# Applying texqture



## lrees (Jan 22, 2013)

In my area a lot of house get stomped on just the ceilings. Right now I role the mud on then stomp. Is there a better (faster) way than rolling it on? Can you use a grace sprayer for this? Thanks


----------



## Mudslinger (Mar 16, 2008)

You could use a big airless, or something like AST kodiak would be low maintenance. If you go to 4:28 you can see a contractor who uses one for a stomp. https://www.youtube.com/watch?v=k4k-aclIxUw


----------



## lrees (Jan 22, 2013)

thanks mudslinger.... I know a lot of people on here prolly do not stomp texture much if at all. But those that do stomp, what's your process? Just lookin for input and ideas. Thanks


----------



## moore (Dec 2, 2010)

lrees said:


> thanks mudslinger.... I know a lot of people on here prolly do not stomp texture much if at all. But those that do stomp, what's your process? Just lookin for input and ideas. Thanks


I hate to admit that I still have G/Cs still stuck in the 70s. 
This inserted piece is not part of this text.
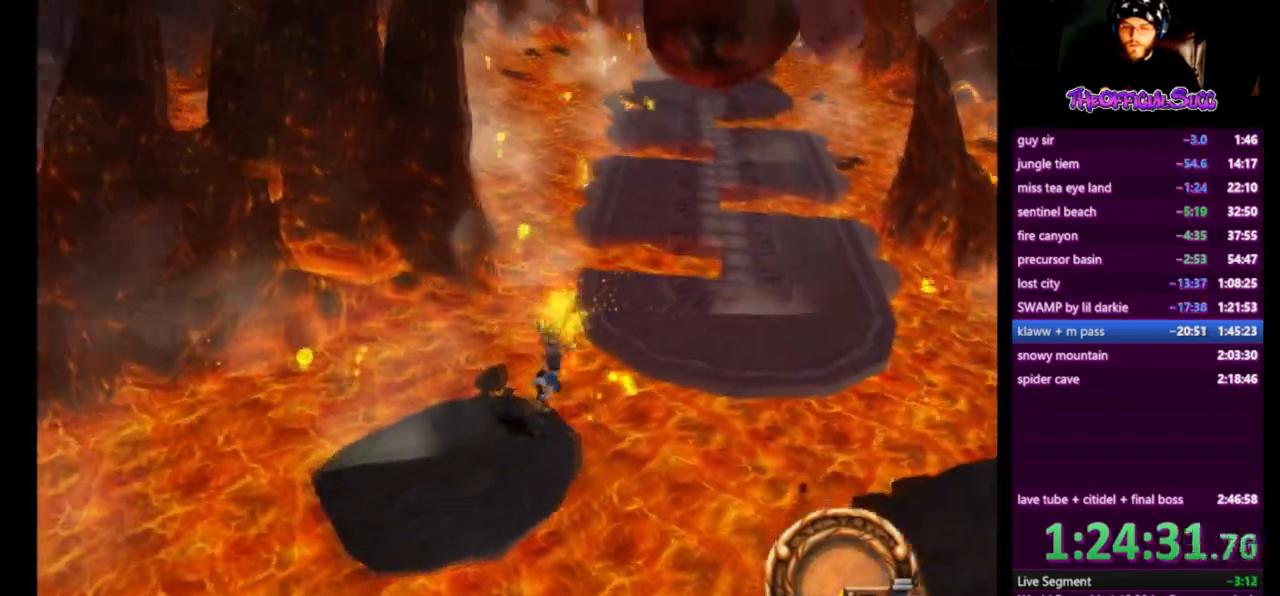
{"buttons": ["CROSS"], "left_stick": "down", "right_stick": "center", "events": [[125, "left_stick", "down"], [417, "CROSS", "down"]]}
https://www.youtube.com/watch?v=7SS-C2e-9HE


----------



## Mudslinger (Mar 16, 2008)

lrees said:


> thanks mudslinger.... I know a lot of people on here prolly do not stomp texture much if at all. But those that do stomp, what's your process? Just lookin for input and ideas. Thanks


I spray it up with my texture truck, but don't do it much around here.


----------



## chris (Apr 13, 2011)

When we stomp/ brush texture we use the double headed brushes, with mud in a big tub. We put them on long handled pole and knock it down with a large squeegee on a pole. Can go pretty good with a few guys putting in on and one guy knocking down.


----------



## endo_alley (Nov 2, 2013)

Stomp texgture? Ick! Sell them on something else. Stomp texgture is so early seventies!


----------